“At Secure Cyber Defense, we prefer to examine the entire cybersecurity landscape. Before examining systems and hardware, first and foremost organizations need a fundamental understanding of the cybersecurity risks to their systems, equipment, data, and networks,” says CEO Shawn Waldman. Understanding the business’ structure, compliance requirements, the resources that support critical functions, and their internal and external cybersecurity risks enables an organization to focus on and prioritize its efforts consistent with its security management strategy and business needs.
When it comes to IT services, companies often purchase a single solution and vendor to fill a need or close a gap. The selected company then becomes focused on a single aspect of cybersecurity and gets added to a pool of IT vendors supporting a company’s system. In the case of cybersecurity, a fully integrated approach, with systems working together, is the best approach for closing critical security gaps. The critical question is what makes up a comprehensive cybersecurity plan to implement a fully integrated approach?
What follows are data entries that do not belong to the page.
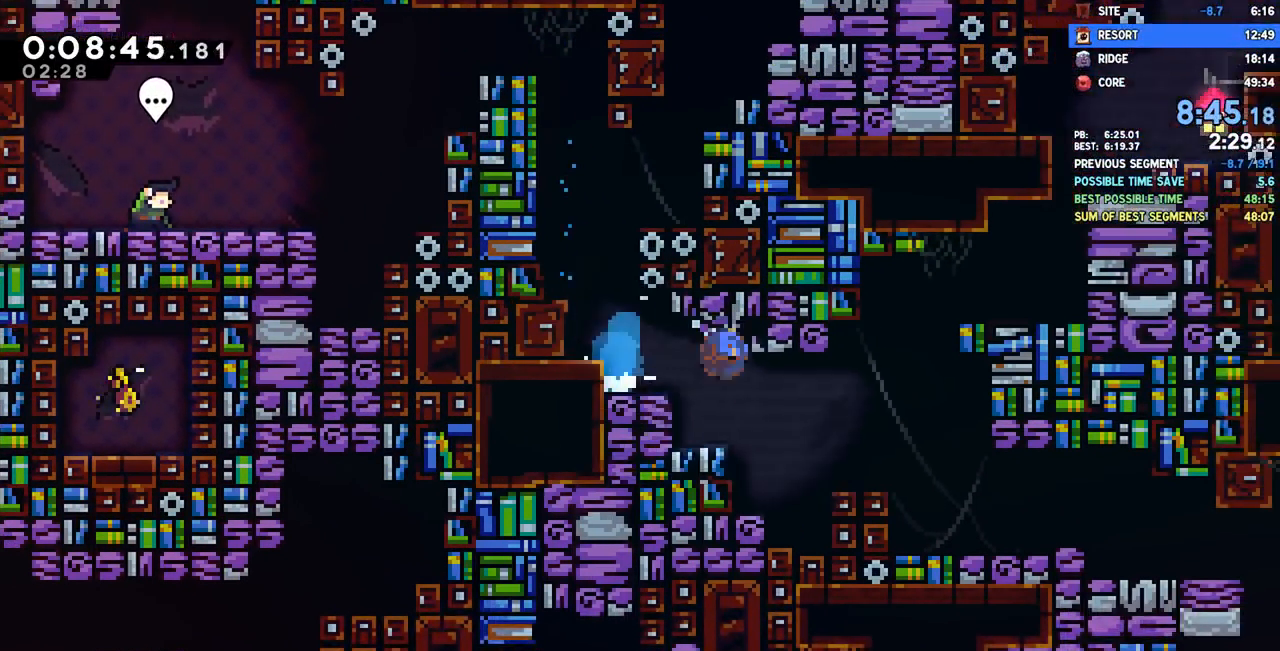
{"buttons": [], "left_stick": "center", "right_stick": "center", "events": [[83, "SQUARE", "up"], [483, "DPAD_DOWN", "up"], [483, "DPAD_RIGHT", "up"]]}
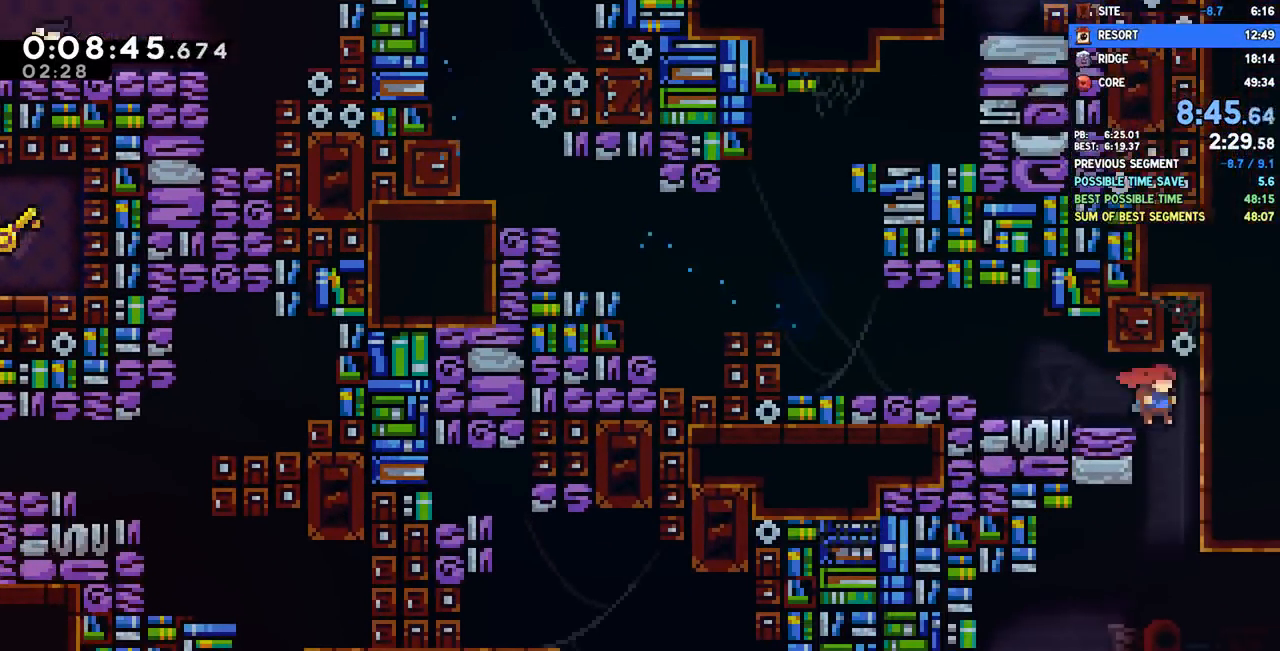
{"buttons": ["DPAD_DOWN", "DPAD_RIGHT"], "left_stick": "center", "right_stick": "center", "events": [[33, "DPAD_LEFT", "down"], [433, "DPAD_DOWN", "down"], [450, "DPAD_LEFT", "up"], [467, "DPAD_RIGHT", "down"]]}
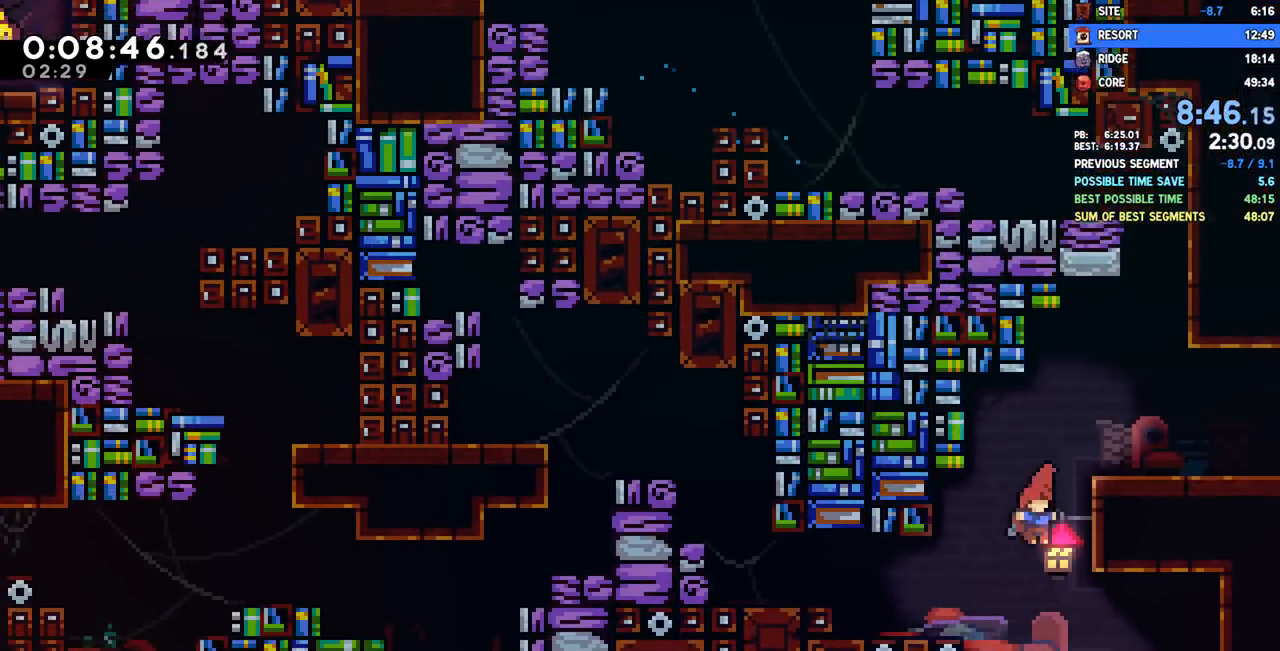
{"buttons": ["DPAD_DOWN"], "left_stick": "center", "right_stick": "center", "events": [[50, "SQUARE", "down"], [183, "SQUARE", "up"], [200, "L1", "down"], [250, "L1", "up"], [367, "SQUARE", "down"], [383, "DPAD_RIGHT", "up"], [500, "SQUARE", "up"]]}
When approaching a cybersecurity plan, there are four critical areas for an organization to consider:
DNS stands for Domain Name Service. All in all, what it does is translate a host’s name into its numerical IP address. There are two ways DNS can be hacked: by using protocol attacks (attacks based on how DNS works) or by using server attacks (attacks based on bugs or flaws in the programs or machines running DNS services). DNS solutions provide secure and stable server results that give your business peace of mind to confidently conduct online business around the world
Endpoint Protection is a centralized approach to protecting all endpoints – servers, desktops, laptops, smartphones, tablets, and other IoT devices – connected to a corporate IT network from cyber threats. By requiring endpoint devices to meet security standards before being granted network access, enterprises maintain greater control over the ever-growing number of access points and more effectively block cyber threats and access attempts.
Detection and Analysis
Continuous security monitoring provides real-time visibility of users and their devices when they attempt to connect to or work on an enterprise network. An established monitoring schedule or continuous monitoring schedule enables the timely discovery of cybersecurity events and actions taken. Beyond detecting anomalies, human analysis of data and threat approaches provides an additional layer of proactive protection.